Lahir di Google Doodle, Perjalanan Tumbuh Benyamin Sueb Penuh Liku

VIVA   –  Warga Jakarta terutama keterunan Betawi pasti sudah tak asing lagi dengan nama Benyamin Sueb atau yang juga lumrah dengan Bang Ben. Benyamin tumbuh di Jakarta pada 5 Maret 1939 yang saat itu sedang bernama Batavia.  

Sosok Benyamin Sueb hari ini menjadi sorotan lantaran ilustrasinya ditampilkan dalam Google Doodle. Gara-gara peristiwa itu, banyak pihak mengenang sosok Benyamin Sueb. Seperti diketahui Benyamin Sueb  merupakan anak bungsu dibanding delapan bersaudara. Sejak masih kecil ia sudah merasakan perihnya kesibukan saat usianya dua tahun, sang ayah, Suaeb meninggal dunia. Seolah-olah apa kisah perjalanan hidupnya?

Baca Juga:   Rencana Mandra Ngelawak Bareng Alm Benyamin Sueb Kaku Gak Bisa Ngelucu

Ngamen

Status ekonomi keluarga Benyamin  Sueb masa itu menjadi tidak menentu per ayahnya meninggal dunia. Sejak mungil Benyamin sudah ngamen keliling zona.
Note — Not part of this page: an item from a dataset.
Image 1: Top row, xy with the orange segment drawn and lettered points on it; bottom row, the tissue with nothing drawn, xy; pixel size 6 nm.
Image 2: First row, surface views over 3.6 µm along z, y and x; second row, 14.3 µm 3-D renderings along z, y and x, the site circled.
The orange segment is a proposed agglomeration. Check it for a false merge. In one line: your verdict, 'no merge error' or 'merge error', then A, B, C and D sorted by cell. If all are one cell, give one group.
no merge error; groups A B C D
Aksinya saat mengamen membuat banyak orang terhibur tidak jarang ia mendapatkan uang lebih karena aksinya itu.  

Benyamin juga sempat membuat sebuah orkes bersama dengan saudara-saudaranya. Kelompok musik kaleng rombeng yang dibentuk Benyamin saat berusia 6 tahun menjelma cikal bakal kiprah Benyamin di dunia seni.  

Jadi Kondektur

Saat beranjak dewasa, Benyamin  memulai kerjanya menjadi seorang kondektur Pengangkutan Penumpang Djakarta (PPD). Era itu Benyamin melayani rute Lapangan Banteng – Pasar Rumput meski tidak lama akhirnya ia beristirahat.  

Gabung di grup musik

Karier di dunia musik diawali dengan bergabungnya Benyamin dengan satu grup musik bernama Naga Mustika. Grup itulah yang lalu mengantarkan nama Benyamin sebagai salah satu penyanyi terkenal di Nusantara.

Kemudian bersama secara Orkes Gambang Kromong Naga Mustika Benyamin mulai meluncurkan berbagai lagak yang sangat populer diantaranya Ondel-ondel, Kompor Mleduk, Tukang Garem, & Nyai Dasimah.  

Hidup

Selain negeri musik, Benyamin juga cukup sukses di dunia perfilman negeri. Kira-kira filmnya, seperti Banteng Betawi, Biang Kerok, Si Doel Anak Betawi, serta Intan Berduri. Bahkan, dalam film Intan Berduri, Benyamin memperoleh piala Citra sebagai Pemeran Sempurna Terbaik.

5 September 1995 menjadi duka untuk dunia hiburan tanah air saat itu. Benyamin meninggal dunia akibat pukulan jantung. Jenazahnya dimakamkan di TPU Karet Bivak, Jakarta.  

Pemakaman Benyamin sesuai secara wasiat yang ia tuliskan. Dia ingin dimakamkan bersebelahan dengan makam Bing Slamet yang dia anggap sebagai guru, teman, dan wujud yang sangat mempengaruhi hidupnya.

Sebagai sebuah penghormatan pada jasanya sebagai seniman betawi dalam tanggal 6 Desember 1995, Negeri DKI Jakarta mengabadikan nama Benyamin Sueb sebagai nama jalan pada daerah Kemayoran.